__Problem details__: A complete response lists each line of the data below that includes the word "repositorio".
:::
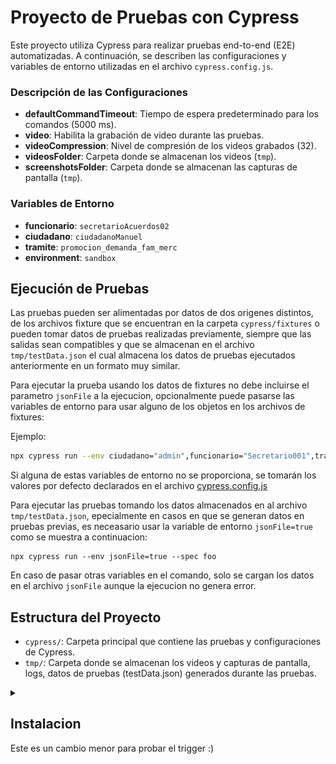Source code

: # Proyecto de Pruebas con Cypress

Este proyecto utiliza Cypress para realizar pruebas end-to-end (E2E) automatizadas. A continuación, se describen las configuraciones y variables de entorno utilizadas en el archivo `cypress.config.js`.

### Descripción de las Configuraciones

- **defaultCommandTimeout**: Tiempo de espera predeterminado para los comandos (5000 ms).
- **video**: Habilita la grabación de video durante las pruebas.
- **videoCompression**: Nivel de compresión de los videos grabados (32).
- **videosFolder**: Carpeta donde se almacenan los videos (`tmp`).
- **screenshotsFolder**: Carpeta donde se almacenan las capturas de pantalla (`tmp`).

### Variables de Entorno

- **funcionario**: `secretarioAcuerdos02`
- **ciudadano**: `ciudadanoManuel`
- **tramite**: `promocion_demanda_fam_merc`
- **environment**: `sandbox`

## Ejecución de Pruebas

Las pruebas pueden ser alimentadas por datos de dos origenes distintos, de los archivos fixture que se encuentran en la carpeta `cypress/fixtures` o pueden tomar datos de pruebas realizadas previamente, siempre que las salidas sean compatibles y que se almacenan en el archivo `tmp/testData.json` el cual almacena los datos de pruebas ejecutados anteriormente en un formato muy similar. 

Para ejecutar la prueba usando los datos de fixtures no debe incluirse el parametro `jsonFile` a la ejecucion, opcionalmente puede pasarse las variables de entorno para usar alguno de los objetos en los archivos de fixtures:

Ejemplo:
```bash
npx cypress run --env ciudadano="admin",funcionario="Secretario001",tramite="promocion_demanda_fam_merc" --spec foo
```
Si alguna de estas variables de entorno no se proporciona, se tomarán los valores por defecto declarados en el archivo [cypress.config.js](./cypress.config.js)


Para ejecutar las pruebas tomando los datos almacenados en al archivo `tmp/testData.json`, epecialmente en casos en que se generan datos en pruebas previas, es neceasario usar la variable de entorno `jsonFile=true` como se muestra a continuacion:


```shell
npx cypress run --env jsonFile=true --spec foo
```
En caso de pasar otras variables en el comando, solo se cargan los datos en el archivo `jsonFile` aunque la ejecucion no genera error.



## Estructura del Proyecto

- `cypress/`: Carpeta principal que contiene las pruebas y configuraciones de Cypress.
- `tmp/`: Carpeta donde se almacenan los videos y capturas de pantalla, logs, datos de pruebas (testData.json) generados durante las pruebas.


<details>
<summary><h2>Instalacion</h2></summary>

### Los siguientes pasos son para llevar a cabo la instalacion en sistemas basados en Debian


<details>
<summary><h4>Instalacion JAVA</h4></summary>
Si aun no cuentas con JAVA instalalo usando el siguiente comando

```bash
sudo apt update
sudo apt install fontconfig openjdk-17-jre
java -version
```
</details>


<details>
<summary><h4>Instalacion Node</h4></summary>
Instala Node usando APT package manager


```bash
# Actualiza la lista de paquetes disponibles
sudo apt update

# Instala Node.js
sudo apt install nodejs

# Verifica la versión instalada de Node.js
node -v

# Instala npm (Node Package Manager)
sudo apt install npm
```



</details>


<details>
<summary><h4>Instalacion Jenkins</h4></summary>
Instala Jenkins en su version LTS

```bash
# Agregar la clave y el repositorio de Jenkins
sudo wget -O /usr/share/keyrings/jenkins-keyring.asc \
    https://pkg.jenkins.io/debian-stable/jenkins.io-2023.key
echo "deb [signed-by=/usr/share/keyrings/jenkins-keyring.asc]" \
    https://pkg.jenkins.io/debian-stable binary/ | sudo tee \
    /etc/apt/sources.list.d/jenkins.list > /dev/null

# Actualizar la lista de paquetes e instalar Jenkins
sudo apt-get update
sudo apt-get install jenkins
```

Deshabilita CSP en Jenkins para poder mostrar archivos html en los reportes generados por mochawesome
Con privilegios de super usuario (sudo su) ejecuta los siguientes comandos, no afectan la ejecucion de las pruebas, solo permite ver los reportes en web:

```bash
mkdir -p /usr/share/jenkins/ref/init.groovy.d && \
echo 'System.setProperty("hudson.model.DirectoryBrowserSupport.CSP", "");' > /usr/share/jenkins/ref/init.groovy.d/disable-csp.groovy
```


</details>


<details>
<summary><h4>Configuracion inicial en primer arranque</h4></summary>
Navega a http://localhost:8080 (o el puerto que configuraste para Jenkins durante la instalación) y espera hasta que aparezca la página de Desbloquear Jenkins.

![alt text](Doc/image.png)

Durante el primer arranque, por consola se muestra el pasword generado automaticamente, usalo para hacer el primer login 

![alt text](Doc/image-1.png)

Si por alguna razon no capturaste el password en el primer arranque, puedes consultarlo usando
```bash
sudo cat /var/lib/jenkins/secrets/initialAdminPassword 
```

- Puedes crear un usuario y contraseña o puedes usar las credenciales que se generan por defecto: `admin:admin`.
</details>


<details>
<summary><h4>Configuracion de arranque al cargar el sistema (opcional, recomendado)</h4></summary>


Puedes habilitar el servicio de Jenkins para que se inicie al arrancar el sistema con el comando:

```bash
sudo systemctl enable jenkins
```

Puedes iniciar el servicio de Jenkins con el comando:

```bash
sudo systemctl start jenkins
```

Puedes verificar el estado del servicio de Jenkins usando el comando:

```bash
sudo systemctl status jenkins
```

Si todo se ha configurado correctamente, deberías ver una salida como esta:

```
Loaded: loaded (/lib/systemd/system/jenkins.service; enabled; vendor preset: enabled)
Active: active (running) since Tue 2023-06-22 16:19:01 +03; 4min 57s ago
...
```
</details>

Instala los plugins recomendados por el sistema, espera a que la instalacion se complete.

<details>
<summary><h4>Configuracion del Pipeline</h4></summary>

Crea una nueva tarea 
![alt text](Doc/image-2.png)


Asigna un nombre al pipeline y selecciona el tipo 'Pipeline'
![alt text](Doc/image-3.png)


Ingresa descripcion y el campo para desechar las ejecuciones antiguas, por ejemplo 2 dias, 2 ejecuciones
![alt text](Doc/image-4.png)


Al final del formulario de configuracion selecciona los siguientes valores:
    Pipeline
        Definition : Pipeline script from SCM
        SCM : Git
        Repository URL : `https://github.com/Agilgob/PruebasUsuarios.git`
        Credentials : `- none -` no cambia
        Branch Specifier : `*/main`
        Navegador del repositorio : `(Auto)` no cambia
        Script Path : `Docker/Jenkins/Pipelines/Jenkinsfile_fn`

![alt text](Doc/image-5.png)
![alt text](Doc/image-6.png)

</details>


</details>
Este es un cambio menor para probar el trigger :)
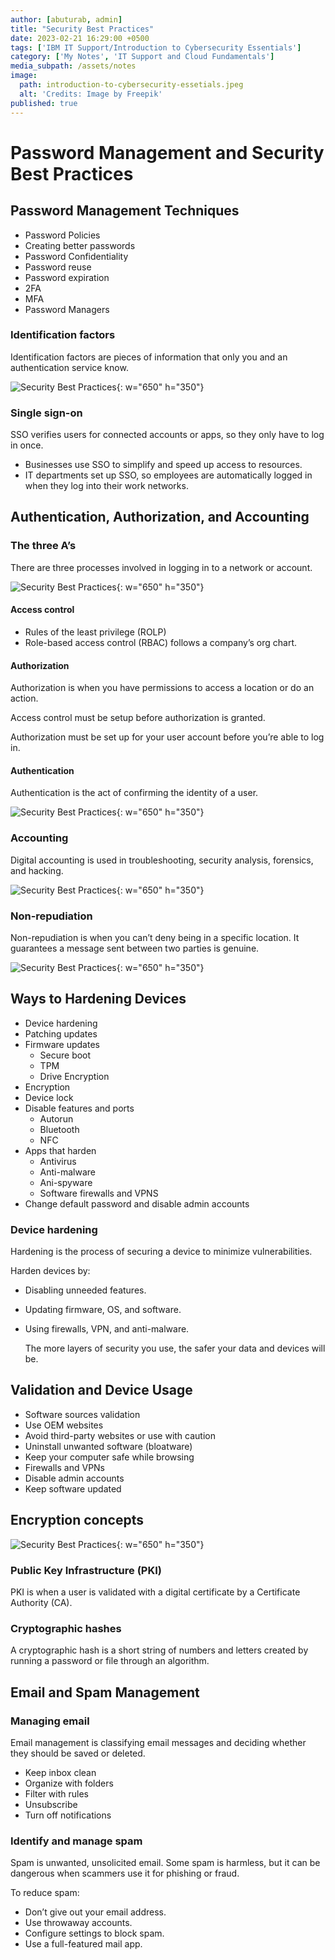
 ```yaml
---
author: [abuturab, admin]
title: "Security Best Practices"
date: 2023-02-21 16:29:00 +0500
tags: ['IBM IT Support/Introduction to Cybersecurity Essentials']
category: ['My Notes', 'IT Support and Cloud Fundamentals']
media_subpath: /assets/notes
image:
  path: introduction-to-cybersecurity-essetials.jpeg
  alt: 'Credits: Image by Freepik'
published: true
---
```


# **Password Management and Security Best Practices**

## **Password Management Techniques**

- Password Policies
- Creating better passwords
- Password Confidentiality
- Password reuse
- Password expiration
- 2FA
- MFA
- Password Managers

### Identification factors
  
  Identification factors are pieces of information that only you and an authentication service know.
  
  ![Security Best Practices](Security%20Best%20Practices.png){: w="650" h="350"}

### Single sign-on
  
  SSO verifies users for connected accounts or apps, so they only have to log in once.
- Businesses use SSO to simplify and speed up access to resources.
- IT departments set up SSO, so employees are automatically logged in when they log into their work networks.

## **Authentication, Authorization, and Accounting**

### **The three A’s**
  
  There are three processes involved in logging in to a network or account.
  
  ![Security Best Practices](Security%20Best%20Practices-1.png){: w="650" h="350"}

#### Access control

- Rules of the least privilege (ROLP)
- Role-based access control (RBAC) follows a company’s org chart.

#### Authorization
  
  Authorization is when you have permissions to access a location or do an action.
  
  Access control must be setup before authorization is granted.
  
  Authorization must be set up for your user account before you’re able to log in.

#### Authentication
  
  Authentication is the act of confirming the identity of a user.
  
  ![Security Best Practices](Security%20Best%20Practices-2.png){: w="650" h="350"}

### Accounting
  
  Digital accounting is used in troubleshooting, security analysis, forensics, and hacking.
  
  ![Security Best Practices](Security%20Best%20Practices-3.png){: w="650" h="350"}

### Non-repudiation
  
  Non-repudiation is when you can’t deny being in a specific location. It guarantees a message sent between two parties is genuine.
  
  ![Security Best Practices](Security%20Best%20Practices-4.png){: w="650" h="350"}

## **Ways to Hardening Devices**

- Device hardening
- Patching updates
- Firmware updates
	- Secure boot
	- TPM
	- Drive Encryption
- Encryption
- Device lock
- Disable features and ports
	- Autorun
	- Bluetooth
	- NFC
- Apps that harden
	- Antivirus
	- Anti-malware
	- Ani-spyware
	- Software firewalls and VPNS
- Change default password and disable admin accounts

### Device hardening
  
  Hardening is the process of securing a device to minimize vulnerabilities.
  
  Harden devices by:
- Disabling unneeded features.
- Updating firmware, OS, and software.
- Using firewalls, VPN, and anti-malware.
  
  The more layers of security you use, the safer your data and devices will be.

## **Validation and Device Usage**

- Software sources validation
- Use OEM websites
- Avoid third-party websites or use with caution
- Uninstall unwanted software (bloatware)
- Keep your computer safe while browsing
- Firewalls and VPNs
- Disable admin accounts
- Keep software updated

## **Encryption concepts**
  
  ![Security Best Practices](Security%20Best%20Practices-5.png){: w="650" h="350"}

### Public Key Infrastructure (PKI)
  
  PKI is when a user is validated with a digital certificate by a Certificate Authority (CA).

### Cryptographic hashes
  
  A cryptographic hash is a short string of numbers and letters created by running a password or file through an algorithm.

## **Email and Spam Management**

### Managing email
  
  Email management is classifying email messages and deciding whether they should be saved or deleted.
- Keep inbox clean
- Organize with folders
- Filter with rules
- Unsubscribe
- Turn off notifications

### Identify and manage spam
  
  Spam is unwanted, unsolicited email. Some spam is harmless, but it can be dangerous when scammers use it for phishing or fraud.
  
  To reduce spam:
- Don’t give out your email address.
- Use throwaway accounts.
- Configure settings to block spam.
- Use a full-featured mail app.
:::
__Your response__:
# Agregar la clave y el repositorio de Jenkins
        Navegador del repositorio : `(Auto)` no cambia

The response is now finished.